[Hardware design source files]
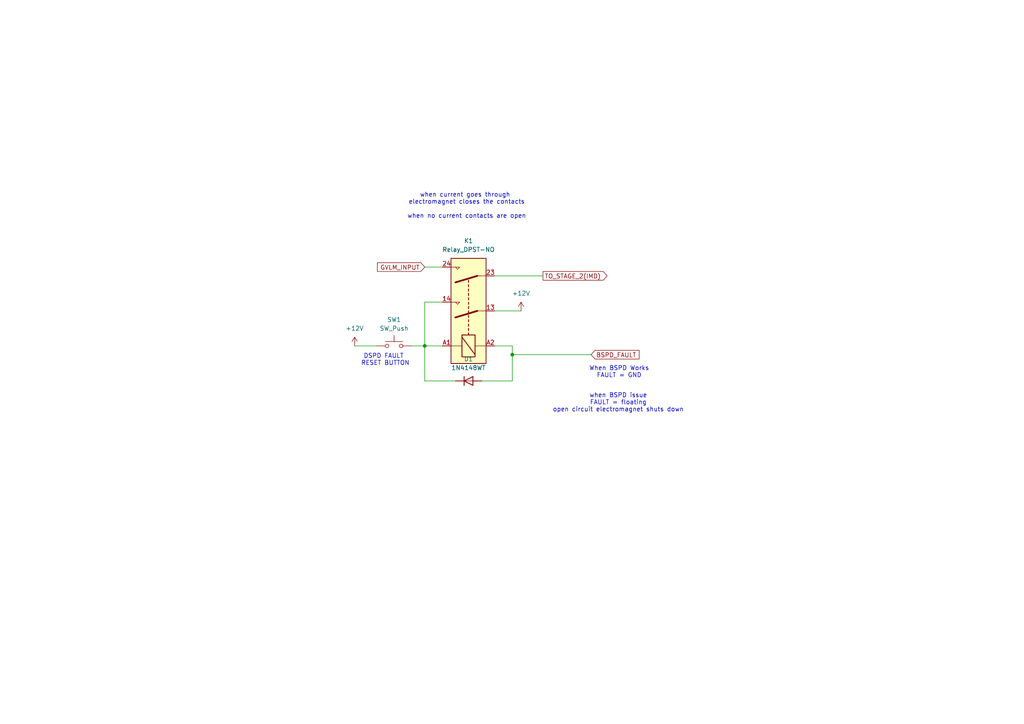
<source format=kicad_sch>
(kicad_sch
	(version 20250114)
	(generator "eeschema")
	(generator_version "9.0")
	(uuid "9a7f1bcf-9641-4eab-b9f1-953b9796f856")
	(paper "A4")
	
	(text "DSPD FAULT \nRESET BUTTON"
		(exclude_from_sim no)
		(at 111.76 104.394 0)
		(effects
			(font
				(size 1.27 1.27)
			)
		)
		(uuid "3992e844-9531-4363-85ac-bcaa4f3e767b")
	)
	(text "when BSPD issue\nFAULT = floating\nopen circuit electromagnet shuts down"
		(exclude_from_sim no)
		(at 179.324 116.84 0)
		(effects
			(font
				(size 1.27 1.27)
			)
		)
		(uuid "5b3b7632-af11-41a5-b9a4-f95f1393737f")
	)
	(text "when current goes through \nelectromagnet closes the contacts\n\nwhen no current contacts are open\n"
		(exclude_from_sim no)
		(at 135.382 59.69 0)
		(effects
			(font
				(size 1.27 1.27)
			)
		)
		(uuid "7ce4f7c7-d7a4-449e-a220-787934c41b44")
	)
	(text "When BSPD Works\nFAULT = GND"
		(exclude_from_sim no)
		(at 179.578 107.95 0)
		(effects
			(font
				(size 1.27 1.27)
			)
		)
		(uuid "fc62c6c7-8007-4bb0-9643-885a5108c95e")
	)
	(junction
		(at 148.59 102.87)
		(diameter 0)
		(color 0 0 0 0)
		(uuid "c4b6da01-e9da-436a-a705-ac431b31790d")
	)
	(junction
		(at 123.19 100.33)
		(diameter 0)
		(color 0 0 0 0)
		(uuid "d6ed9c06-4769-4282-958b-ffaed481e288")
	)
	(wire
		(pts
			(xy 171.45 102.87) (xy 148.59 102.87)
		)
		(stroke
			(width 0)
			(type default)
		)
		(uuid "1bdb3111-21de-4674-8b7f-92b6dc76a738")
	)
	(wire
		(pts
			(xy 102.87 100.33) (xy 109.22 100.33)
		)
		(stroke
			(width 0)
			(type default)
		)
		(uuid "256c503c-372c-463c-8c31-3b629ae62e06")
	)
	(wire
		(pts
			(xy 119.38 100.33) (xy 123.19 100.33)
		)
		(stroke
			(width 0)
			(type default)
		)
		(uuid "27f644f2-d77d-409c-8585-b70c3348fcc2")
	)
	(wire
		(pts
			(xy 143.51 90.17) (xy 151.13 90.17)
		)
		(stroke
			(width 0)
			(type default)
		)
		(uuid "2b5f40cc-ba32-4c71-8c7d-b34a4fd1c392")
	)
	(wire
		(pts
			(xy 123.19 100.33) (xy 123.19 110.49)
		)
		(stroke
			(width 0)
			(type default)
		)
		(uuid "2c00ee62-7578-4350-ac95-790783cd131c")
	)
	(wire
		(pts
			(xy 148.59 102.87) (xy 148.59 100.33)
		)
		(stroke
			(width 0)
			(type default)
		)
		(uuid "3590d193-a0da-4591-96b1-dc9d098da2d4")
	)
	(wire
		(pts
			(xy 123.19 77.47) (xy 128.27 77.47)
		)
		(stroke
			(width 0)
			(type default)
		)
		(uuid "3740cf65-7c78-4c12-a3fc-3e2fb9ca8e8a")
	)
	(wire
		(pts
			(xy 123.19 100.33) (xy 128.27 100.33)
		)
		(stroke
			(width 0)
			(type default)
		)
		(uuid "3c4c55de-e827-45f2-939e-59ed74c650a8")
	)
	(wire
		(pts
			(xy 123.19 87.63) (xy 123.19 100.33)
		)
		(stroke
			(width 0)
			(type default)
		)
		(uuid "3de834db-9bbb-49fb-bc9e-9fde96357f38")
	)
	(wire
		(pts
			(xy 148.59 102.87) (xy 148.59 110.49)
		)
		(stroke
			(width 0)
			(type default)
		)
		(uuid "6fb7824a-657d-4b04-9e2e-21823e0628ce")
	)
	(wire
		(pts
			(xy 128.27 87.63) (xy 123.19 87.63)
		)
		(stroke
			(width 0)
			(type default)
		)
		(uuid "8d2d9bd9-6b0a-4130-9522-6557329f24ee")
	)
	(wire
		(pts
			(xy 148.59 100.33) (xy 143.51 100.33)
		)
		(stroke
			(width 0)
			(type default)
		)
		(uuid "904b0f96-25f5-4af8-a063-35fbd169f66c")
	)
	(wire
		(pts
			(xy 148.59 110.49) (xy 139.7 110.49)
		)
		(stroke
			(width 0)
			(type default)
		)
		(uuid "b0abc0bf-0830-4997-bdac-79ad045e8383")
	)
	(wire
		(pts
			(xy 123.19 110.49) (xy 132.08 110.49)
		)
		(stroke
			(width 0)
			(type default)
		)
		(uuid "c4f5d851-4669-4440-a10a-941ea7f420e6")
	)
	(wire
		(pts
			(xy 157.48 80.01) (xy 143.51 80.01)
		)
		(stroke
			(width 0)
			(type default)
		)
		(uuid "ec1953ac-c575-406d-a277-a04cc7054c9c")
	)
	(global_label "BSPD_FAULT"
		(shape input)
		(at 171.45 102.87 0)
		(fields_autoplaced yes)
		(effects
			(font
				(size 1.27 1.27)
			)
			(justify left)
		)
		(uuid "7d7c4603-d9ff-43ae-86aa-f12af0c8f444")
		(property "Intersheetrefs" "${INTERSHEET_REFS}"
			(at 185.9257 102.87 0)
			(effects
				(font
					(size 1.27 1.27)
				)
				(justify left)
				(hide yes)
			)
		)
	)
	(global_label "GVLM_INPUT"
		(shape input)
		(at 123.19 77.47 180)
		(fields_autoplaced yes)
		(effects
			(font
				(size 1.27 1.27)
			)
			(justify right)
		)
		(uuid "80356d41-c682-49d0-b67c-0335a4dea4ea")
		(property "Intersheetrefs" "${INTERSHEET_REFS}"
			(at 108.8957 77.47 0)
			(effects
				(font
					(size 1.27 1.27)
				)
				(justify right)
				(hide yes)
			)
		)
	)
	(global_label "TO_STAGE_2(IMD)"
		(shape output)
		(at 157.48 80.01 0)
		(fields_autoplaced yes)
		(effects
			(font
				(size 1.27 1.27)
			)
			(justify left)
		)
		(uuid "a819409d-acc6-4e97-8553-26fa725fe185")
		(property "Intersheetrefs" "${INTERSHEET_REFS}"
			(at 176.6123 80.01 0)
			(effects
				(font
					(size 1.27 1.27)
				)
				(justify left)
				(hide yes)
			)
		)
	)
	(symbol
		(lib_id "power:+12V")
		(at 151.13 90.17 0)
		(unit 1)
		(exclude_from_sim no)
		(in_bom yes)
		(on_board yes)
		(dnp no)
		(fields_autoplaced yes)
		(uuid "16966eb0-d04b-4424-bff1-f465306513db")
		(property "Reference" "#PWR01"
			(at 151.13 93.98 0)
			(effects
				(font
					(size 1.27 1.27)
				)
				(hide yes)
			)
		)
		(property "Value" "+12V"
			(at 151.13 85.09 0)
			(effects
				(font
					(size 1.27 1.27)
				)
			)
		)
		(property "Footprint" ""
			(at 151.13 90.17 0)
			(effects
				(font
					(size 1.27 1.27)
				)
				(hide yes)
			)
		)
		(property "Datasheet" ""
			(at 151.13 90.17 0)
			(effects
				(font
					(size 1.27 1.27)
				)
				(hide yes)
			)
		)
		(property "Description" "Power symbol creates a global label with name \"+12V\""
			(at 151.13 90.17 0)
			(effects
				(font
					(size 1.27 1.27)
				)
				(hide yes)
			)
		)
		(pin "1"
			(uuid "129d25d8-0e8b-4aa8-9e9c-dcf997037048")
		)
		(instances
			(project ""
				(path "/9a7f1bcf-9641-4eab-b9f1-953b9796f856"
					(reference "#PWR01")
					(unit 1)
				)
			)
		)
	)
	(symbol
		(lib_id "power:+12V")
		(at 102.87 100.33 0)
		(unit 1)
		(exclude_from_sim no)
		(in_bom yes)
		(on_board yes)
		(dnp no)
		(fields_autoplaced yes)
		(uuid "3096eb3b-5da3-4ecd-b853-f86080a83a81")
		(property "Reference" "#PWR02"
			(at 102.87 104.14 0)
			(effects
				(font
					(size 1.27 1.27)
				)
				(hide yes)
			)
		)
		(property "Value" "+12V"
			(at 102.87 95.25 0)
			(effects
				(font
					(size 1.27 1.27)
				)
			)
		)
		(property "Footprint" ""
			(at 102.87 100.33 0)
			(effects
				(font
					(size 1.27 1.27)
				)
				(hide yes)
			)
		)
		(property "Datasheet" ""
			(at 102.87 100.33 0)
			(effects
				(font
					(size 1.27 1.27)
				)
				(hide yes)
			)
		)
		(property "Description" "Power symbol creates a global label with name \"+12V\""
			(at 102.87 100.33 0)
			(effects
				(font
					(size 1.27 1.27)
				)
				(hide yes)
			)
		)
		(pin "1"
			(uuid "26148a12-f2a4-42b9-a5ff-9203708837bb")
		)
		(instances
			(project "latch fsae"
				(path "/9a7f1bcf-9641-4eab-b9f1-953b9796f856"
					(reference "#PWR02")
					(unit 1)
				)
			)
		)
	)
	(symbol
		(lib_id "Relay:Relay_DPST-NO")
		(at 135.89 90.17 90)
		(unit 1)
		(exclude_from_sim no)
		(in_bom yes)
		(on_board yes)
		(dnp no)
		(fields_autoplaced yes)
		(uuid "6e293dd3-bf9e-49cb-ae0a-47ba83c2d2aa")
		(property "Reference" "K1"
			(at 135.89 69.85 90)
			(effects
				(font
					(size 1.27 1.27)
				)
			)
		)
		(property "Value" "Relay_DPST-NO"
			(at 135.89 72.39 90)
			(effects
				(font
					(size 1.27 1.27)
				)
			)
		)
		(property "Footprint" ""
			(at 137.16 73.66 0)
			(effects
				(font
					(size 1.27 1.27)
				)
				(justify left)
				(hide yes)
			)
		)
		(property "Datasheet" "~"
			(at 135.89 90.17 0)
			(effects
				(font
					(size 1.27 1.27)
				)
				(hide yes)
			)
		)
		(property "Description" "Relay DPST, monostable, normally open, EN50005"
			(at 135.89 90.17 0)
			(effects
				(font
					(size 1.27 1.27)
				)
				(hide yes)
			)
		)
		(pin "A2"
			(uuid "0bbc0859-0d96-425f-a0e8-220893973a60")
		)
		(pin "24"
			(uuid "f081e5a2-0266-4b8d-a17d-f431df12b0e2")
		)
		(pin "23"
			(uuid "b358d93b-bfb0-449f-851e-9188fd82bdf6")
		)
		(pin "13"
			(uuid "7a5a0289-ac26-4b9a-ab58-7357bc88827e")
		)
		(pin "A1"
			(uuid "e37c797b-1f71-4e9c-83c0-63aaaa374862")
		)
		(pin "14"
			(uuid "41dcc695-d547-42e8-805c-abd6f1b04939")
		)
		(instances
			(project ""
				(path "/9a7f1bcf-9641-4eab-b9f1-953b9796f856"
					(reference "K1")
					(unit 1)
				)
			)
		)
	)
	(symbol
		(lib_id "Diode:1N4148WT")
		(at 135.89 110.49 0)
		(unit 1)
		(exclude_from_sim no)
		(in_bom yes)
		(on_board yes)
		(dnp no)
		(fields_autoplaced yes)
		(uuid "a900070c-2726-4f32-93fe-c0a0540554f4")
		(property "Reference" "D1"
			(at 135.89 104.14 0)
			(effects
				(font
					(size 1.27 1.27)
				)
			)
		)
		(property "Value" "1N4148WT"
			(at 135.89 106.68 0)
			(effects
				(font
					(size 1.27 1.27)
				)
			)
		)
		(property "Footprint" "Diode_SMD:D_SOD-523"
			(at 135.89 114.935 0)
			(effects
				(font
					(size 1.27 1.27)
				)
				(hide yes)
			)
		)
		(property "Datasheet" "https://www.diodes.com/assets/Datasheets/ds30396.pdf"
			(at 135.89 110.49 0)
			(effects
				(font
					(size 1.27 1.27)
				)
				(hide yes)
			)
		)
		(property "Description" "75V 0.15A Fast switching Diode, SOD-523"
			(at 135.89 110.49 0)
			(effects
				(font
					(size 1.27 1.27)
				)
				(hide yes)
			)
		)
		(property "Sim.Device" "D"
			(at 135.89 110.49 0)
			(effects
				(font
					(size 1.27 1.27)
				)
				(hide yes)
			)
		)
		(property "Sim.Pins" "1=K 2=A"
			(at 135.89 110.49 0)
			(effects
				(font
					(size 1.27 1.27)
				)
				(hide yes)
			)
		)
		(pin "2"
			(uuid "acbef255-557f-4ed7-bf91-2eb2e3790f86")
		)
		(pin "1"
			(uuid "84ae1b24-f52d-4de4-b0b8-5d023361c102")
		)
		(instances
			(project ""
				(path "/9a7f1bcf-9641-4eab-b9f1-953b9796f856"
					(reference "D1")
					(unit 1)
				)
			)
		)
	)
	(symbol
		(lib_id "Switch:SW_Push")
		(at 114.3 100.33 0)
		(unit 1)
		(exclude_from_sim no)
		(in_bom yes)
		(on_board yes)
		(dnp no)
		(fields_autoplaced yes)
		(uuid "ee1d9c67-7943-4a90-801a-3ce9dccfd959")
		(property "Reference" "SW1"
			(at 114.3 92.71 0)
			(effects
				(font
					(size 1.27 1.27)
				)
			)
		)
		(property "Value" "SW_Push"
			(at 114.3 95.25 0)
			(effects
				(font
					(size 1.27 1.27)
				)
			)
		)
		(property "Footprint" ""
			(at 114.3 95.25 0)
			(effects
				(font
					(size 1.27 1.27)
				)
				(hide yes)
			)
		)
		(property "Datasheet" "~"
			(at 114.3 95.25 0)
			(effects
				(font
					(size 1.27 1.27)
				)
				(hide yes)
			)
		)
		(property "Description" "Push button switch, generic, two pins"
			(at 114.3 100.33 0)
			(effects
				(font
					(size 1.27 1.27)
				)
				(hide yes)
			)
		)
		(pin "2"
			(uuid "c1ba079a-b405-4d25-a779-8baf0f561712")
		)
		(pin "1"
			(uuid "70c86f8f-7233-4a71-bd06-f175478e839f")
		)
		(instances
			(project ""
				(path "/9a7f1bcf-9641-4eab-b9f1-953b9796f856"
					(reference "SW1")
					(unit 1)
				)
			)
		)
	)
	(sheet_instances
		(path "/"
			(page "1")
		)
	)
	(embedded_fonts no)
)

</source>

Problem description: Among the lines above, which hold the word "nFAULT"? Report each one.

Response to the task:
	(text "when BSPD issue\nFAULT = floating\nopen circuit electromagnet shuts down"
	(text "When BSPD Works\nFAULT = GND"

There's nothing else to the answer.